- INSTRUCTIONS FOR THE TASK -
In the entries from the line containing "pose: elev=124.5 azim=298.8" through the line containing "Dot at: (252, 372)", rename "pose" to "view" and keep everything else the same. Write out those lines without the pictures.

- THE DATA -
┄┄┄┄┄┄

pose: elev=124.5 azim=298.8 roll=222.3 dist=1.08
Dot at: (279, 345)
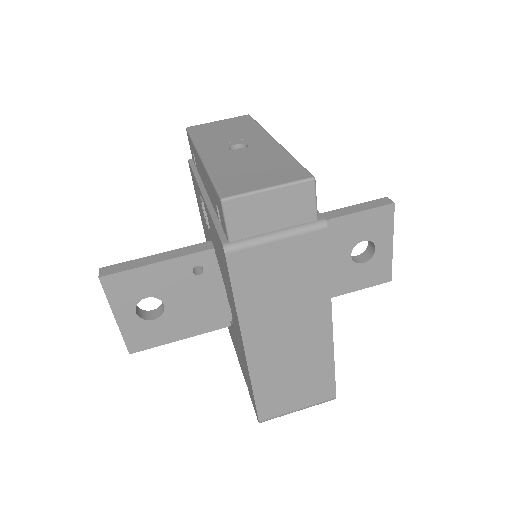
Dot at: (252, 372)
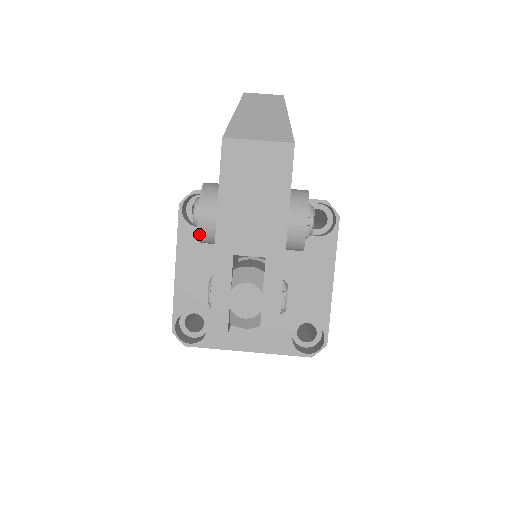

┄┄┄┄┄┄

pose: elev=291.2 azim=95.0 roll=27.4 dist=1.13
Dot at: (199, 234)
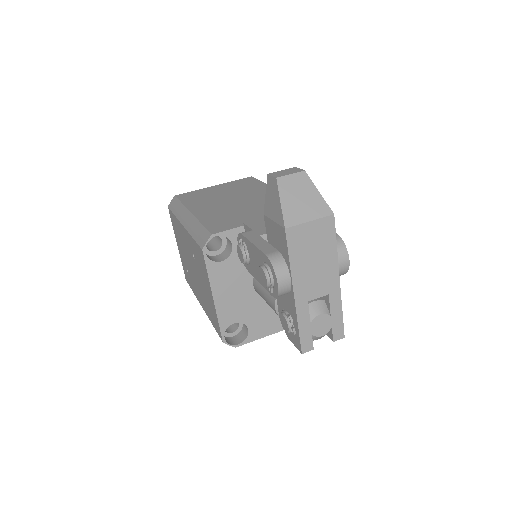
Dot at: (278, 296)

┄┄┄┄┄┄

- OUTPUT FOR THIS EXERCISE -
view: elev=124.5 azim=298.8 roll=222.3 dist=1.08
Dot at: (279, 345)
Dot at: (252, 372)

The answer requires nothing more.